*** MATERIALS PROVIDED ***

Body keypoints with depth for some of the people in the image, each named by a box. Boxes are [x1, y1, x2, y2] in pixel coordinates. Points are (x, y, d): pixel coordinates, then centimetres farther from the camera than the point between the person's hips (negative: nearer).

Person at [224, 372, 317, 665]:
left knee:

***
*** MATERIALS PROVIDED ***

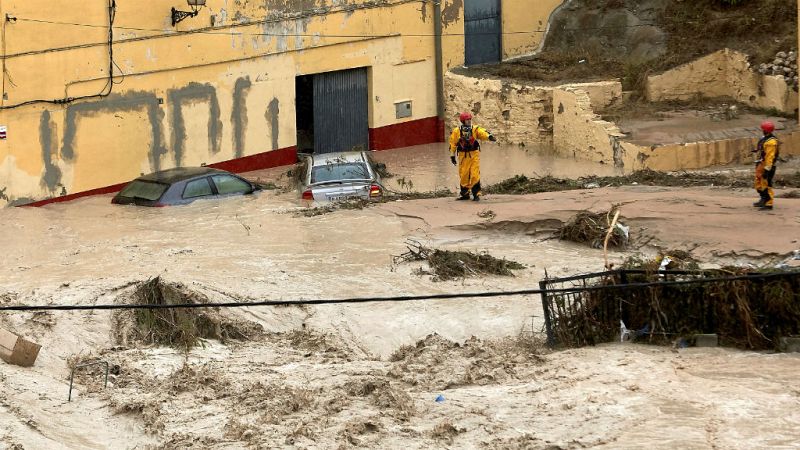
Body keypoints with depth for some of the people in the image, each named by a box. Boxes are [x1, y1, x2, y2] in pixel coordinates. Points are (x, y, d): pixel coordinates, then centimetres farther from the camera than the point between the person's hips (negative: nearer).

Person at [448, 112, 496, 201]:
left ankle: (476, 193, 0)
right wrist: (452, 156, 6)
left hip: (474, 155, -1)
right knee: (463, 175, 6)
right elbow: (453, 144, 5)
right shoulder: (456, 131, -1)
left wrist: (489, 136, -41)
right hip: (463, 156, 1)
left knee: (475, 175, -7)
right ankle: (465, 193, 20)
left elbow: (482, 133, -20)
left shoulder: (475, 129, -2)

***
*** MATERIALS PROVIDED ***

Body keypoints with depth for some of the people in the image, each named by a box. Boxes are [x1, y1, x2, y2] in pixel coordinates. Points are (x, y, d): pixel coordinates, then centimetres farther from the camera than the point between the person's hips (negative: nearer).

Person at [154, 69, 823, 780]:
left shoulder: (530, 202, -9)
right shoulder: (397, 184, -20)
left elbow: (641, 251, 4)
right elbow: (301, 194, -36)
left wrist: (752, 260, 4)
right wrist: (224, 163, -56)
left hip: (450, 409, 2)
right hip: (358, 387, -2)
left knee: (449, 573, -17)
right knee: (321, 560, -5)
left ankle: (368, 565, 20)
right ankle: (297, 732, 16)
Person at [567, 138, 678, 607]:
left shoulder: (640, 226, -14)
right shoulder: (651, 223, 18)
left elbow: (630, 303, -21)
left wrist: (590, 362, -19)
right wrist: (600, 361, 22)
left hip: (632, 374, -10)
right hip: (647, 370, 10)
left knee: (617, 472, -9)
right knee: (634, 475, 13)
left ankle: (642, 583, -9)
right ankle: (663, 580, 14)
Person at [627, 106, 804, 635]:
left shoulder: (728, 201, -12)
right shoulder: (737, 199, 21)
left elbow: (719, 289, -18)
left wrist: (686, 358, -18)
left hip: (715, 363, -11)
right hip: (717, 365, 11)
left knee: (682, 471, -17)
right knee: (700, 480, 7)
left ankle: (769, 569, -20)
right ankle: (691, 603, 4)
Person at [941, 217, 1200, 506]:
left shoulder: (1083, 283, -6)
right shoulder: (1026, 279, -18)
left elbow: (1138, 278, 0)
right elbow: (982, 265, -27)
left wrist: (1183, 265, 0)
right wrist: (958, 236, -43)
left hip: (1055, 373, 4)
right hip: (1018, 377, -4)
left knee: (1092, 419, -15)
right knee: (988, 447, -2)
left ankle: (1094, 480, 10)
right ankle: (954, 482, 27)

***

Please update the material, starting with the line that contains "left hip: (474, 155, -1)" and going on through the line that contains "left shoulder: (475, 129, -2)", so that "wrist" becomes "hand" and nothing else changes. Give back only those lines.

left hip: (474, 155, -1)
right knee: (463, 175, 6)
right elbow: (453, 144, 5)
right shoulder: (456, 131, -1)
left hand: (489, 136, -41)
right hip: (463, 156, 1)
left knee: (475, 175, -7)
right ankle: (465, 193, 20)
left elbow: (482, 133, -20)
left shoulder: (475, 129, -2)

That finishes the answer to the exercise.